Every week CNN's African Voices highlights Africa's most engaging personalities, exploring the lives and passions of people who rarely open themselves up to the camera. This week the show profiles celebrity chef Marcus Samuelsson.
New York (CNN) -- Celebrity chef Marcus Samuelsson is a gastronomic tour de force.
The Ethiopian-born chef has won three coveted James Beard Awards, an accolade described as "like winning the Olympic gold medal for chefs," and has been celebrated as one of "The Great Chefs of America" by the Culinary Institute of America.
With three restaurants and cookbooks to his name, Samuelsson, 39, is firmly established in the world of haute cuisine, so it was no surprise that he was chosen to cook for President Barack Obama's first White House state dinner.

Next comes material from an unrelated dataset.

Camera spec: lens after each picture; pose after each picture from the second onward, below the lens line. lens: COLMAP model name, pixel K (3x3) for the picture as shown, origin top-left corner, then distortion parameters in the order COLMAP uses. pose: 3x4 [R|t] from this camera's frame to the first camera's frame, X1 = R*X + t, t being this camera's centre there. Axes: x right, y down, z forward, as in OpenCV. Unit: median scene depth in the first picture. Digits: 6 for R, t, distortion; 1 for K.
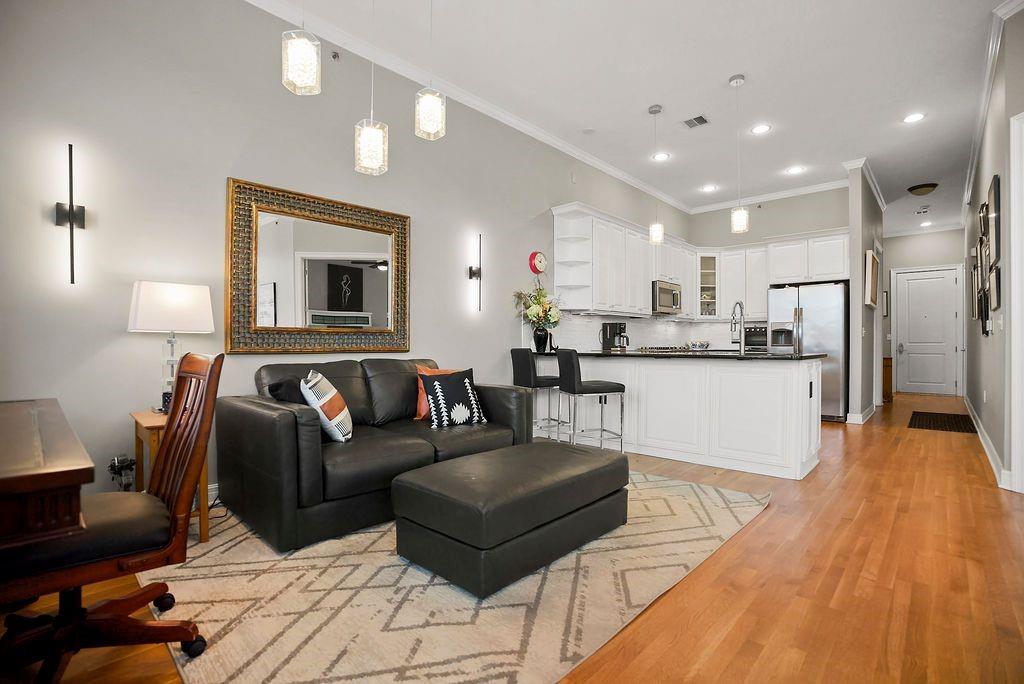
lens RADIAL K [[469.5, 0, 528.0], [0, 469.5, 344.3], [0, 0, 1]] dist [-0.024612, 0.001396]
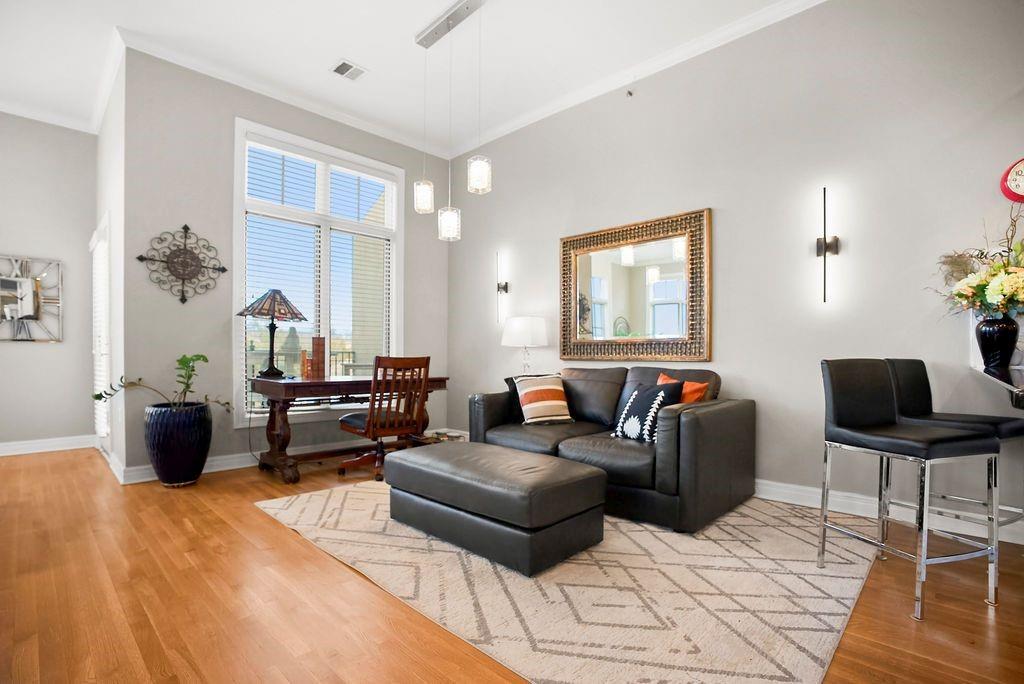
lens RADIAL K [[491.9, 0, 505.8], [0, 491.9, 357.2], [0, 0, 1]] dist [-0.050855, 0.017366]
pose [[-0.034965, -0.001383, -0.999388, 0.433193], [-0.004506, 0.999989, -0.001226, 0.007295], [0.999378, 0.004461, -0.034970, 0.417972]]
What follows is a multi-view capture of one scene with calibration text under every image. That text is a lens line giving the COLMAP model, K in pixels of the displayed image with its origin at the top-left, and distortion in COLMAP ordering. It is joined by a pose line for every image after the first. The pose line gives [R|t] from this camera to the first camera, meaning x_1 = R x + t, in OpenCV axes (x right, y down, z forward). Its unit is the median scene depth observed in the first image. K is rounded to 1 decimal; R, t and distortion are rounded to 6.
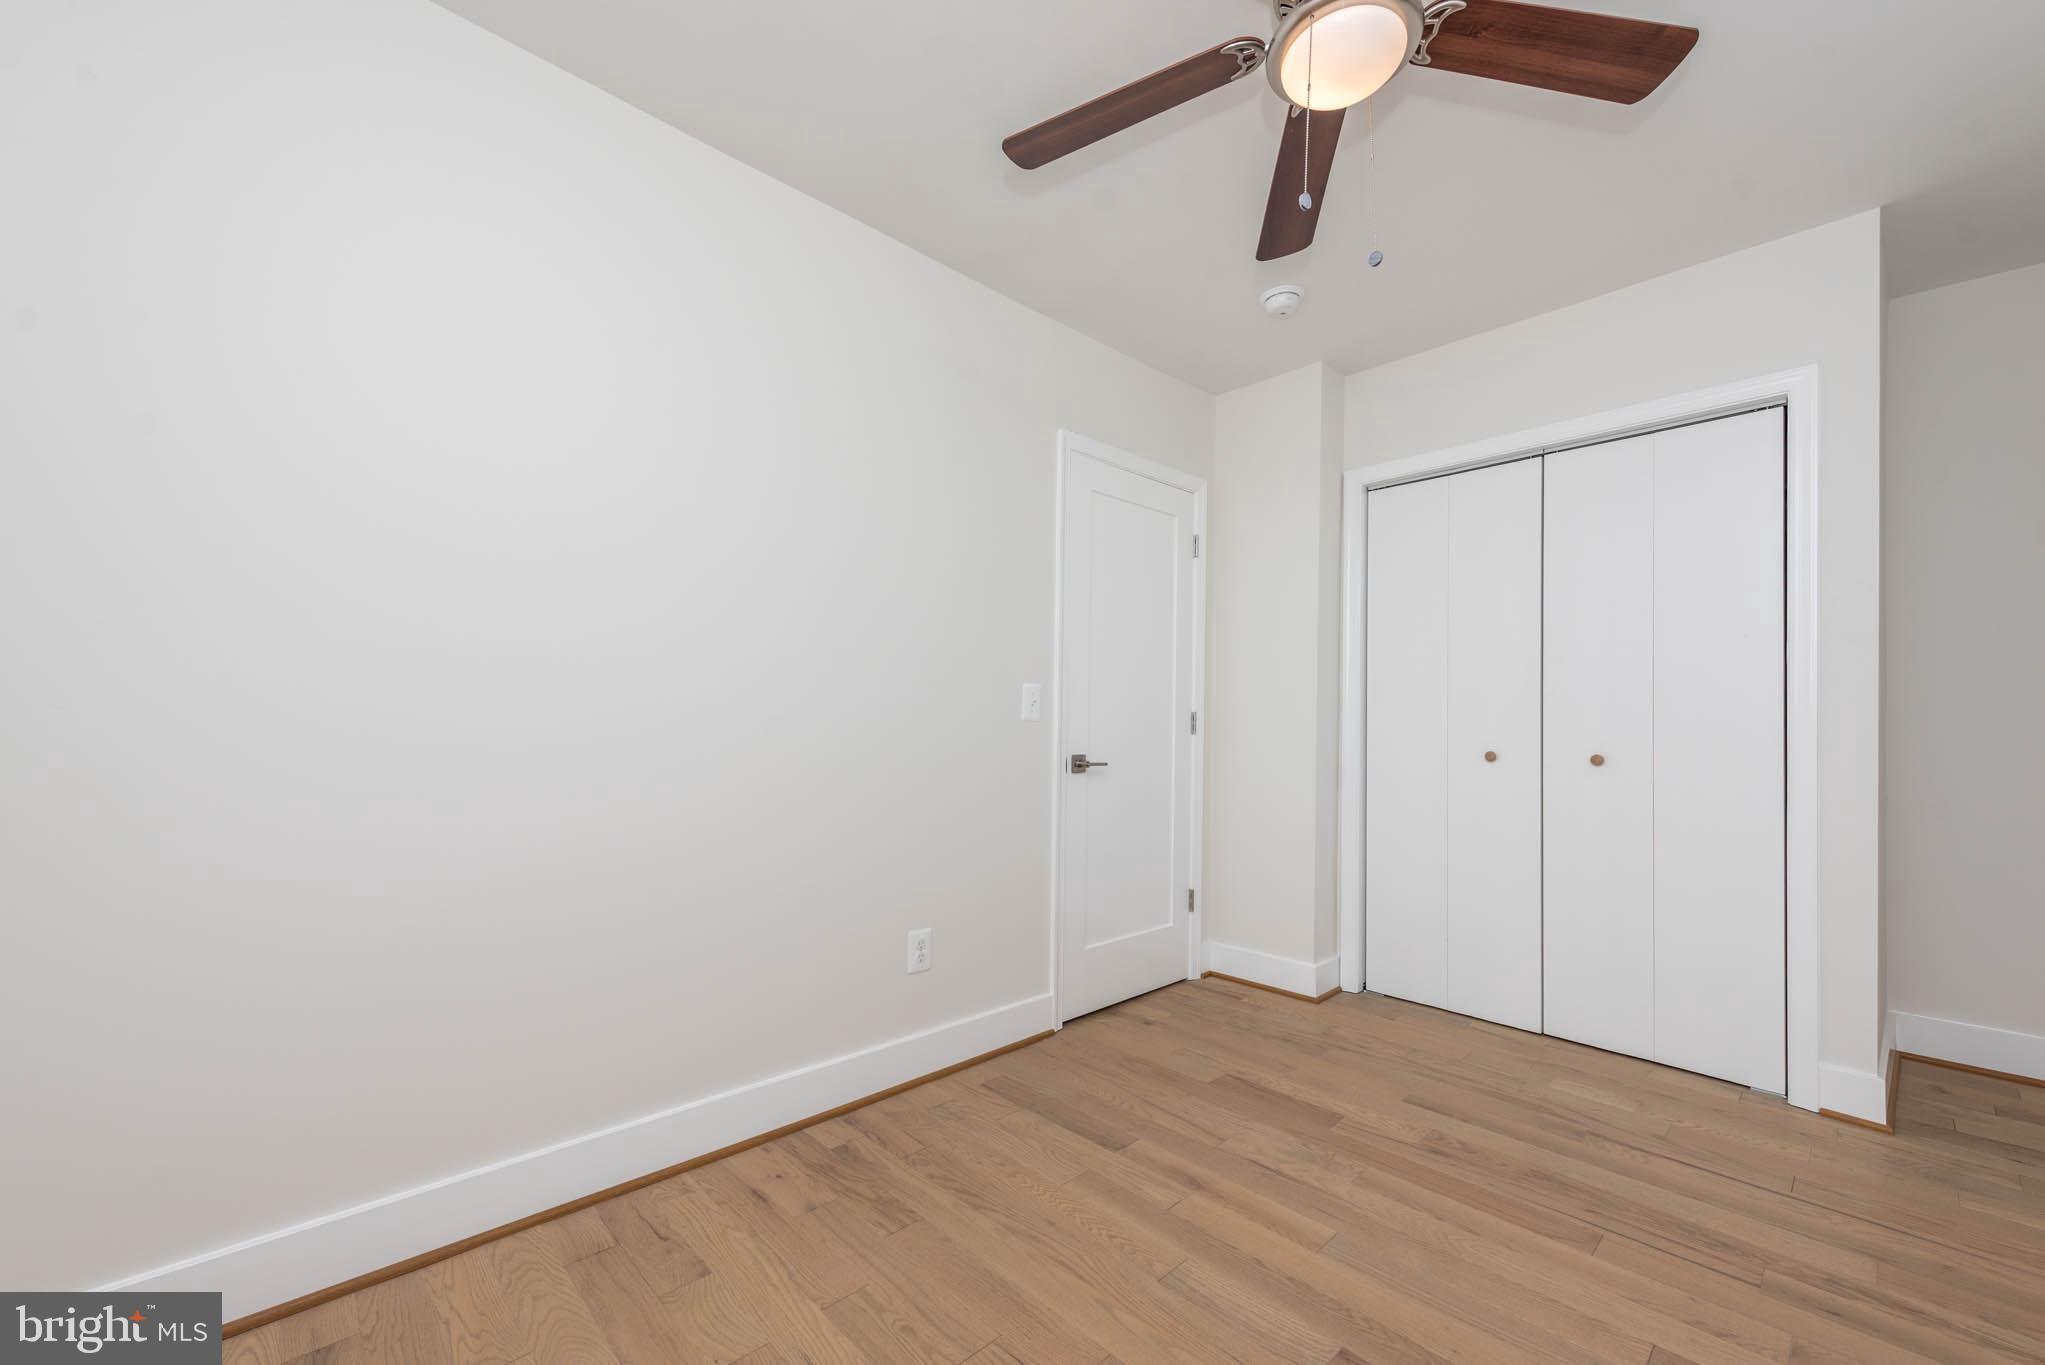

The dinner featured a seasonal menu reflecting American and Indian flavors in honor of the visiting Indian Prime Minister Manmohan Singh.
Samuelsson worked with first lady Michelle Obama to create a menu that included potato and eggplant salad, roasted potato dumplings with tomato chutney, chickpeas and okra, green curry prawns and caramelized salsify with smoked collard greens.
It's been a whirlwind rise to the top for the chef who says he developed an interest in cooking at just six years old.
But life has not always been easy for him or his family. Born Kassahun Tsegie in a small village north of Addis Ababa, Ethiopia, Samuelsson was three years old when he, his older sister and mother contracted tuberculosis during an epidemic in Ethiopia.
Admitted to hospital, Samuelsson and his sister Linda survived, but his mother was killed by the disease. After their mother's death, a nurse took pity on the young siblings and found an adoption agency to register them, Samuelsson told CNN.
Blog: Meeting Marcus Samuelsson
Months later, Swedish couple Anne Marie and Lennart Samuelsson adopted the children and they left Ethiopia for a life in Europe, which at times proved radically different for them.
Looking back on his upbringing, Samuelsson said: "My mother was white, my father was white, we were mixed kids, mixed family. It was the norm, you know. Not until maybe you're in your teens do you really start reflecting on that maybe that's not the norm."
It was only later in life when his sister started to dig into the family history that Samuelsson discovered his biological father in Ethiopia was still alive.
Samuelsson told CNN: "We found him and my step brothers and sisters. This is one of my biggest gifts to have met my birth father and my sisters and brothers and I feel extremely connected to them.
"My father knew we were adopted. He knew that we were in Sweden but he just didn't know where," he added.
It was in his adoptive home that Samuelsson's love of cooking was shaped and developed by his grandmother. He would spend hours in the kitchen with her and by the age of 16 had decided to become a world-class chef.
He attended the Culinary Institute in Gothenburg, and then worked in Switzerland, Austria and France before moving to the United States in 1991 where he was employed as an apprentice at acclaimed Scandinavian restaurant "Aquavit" in New York.
This was to be his launch pad to culinary fame. After four years at "Aquavit," at the age of just 24, Samuelsson was promoted to Executive Chef and his career skyrocketed.
Fifteen years on, Samuelsson has created his own brand, with three restaurants and a collection of cooking books and classes to his name. It's been hard work but Samuelsson credits his success to his origins.
He told CNN: "I always feel like the biggest luxury I have is that I am connected to poverty. I come from a clay house in the country in Addis. No water, no electricity, no nothing ... I think it is my responsibility to represent poverty. Talk about it and also show there's lots of happy togetherness, family and love."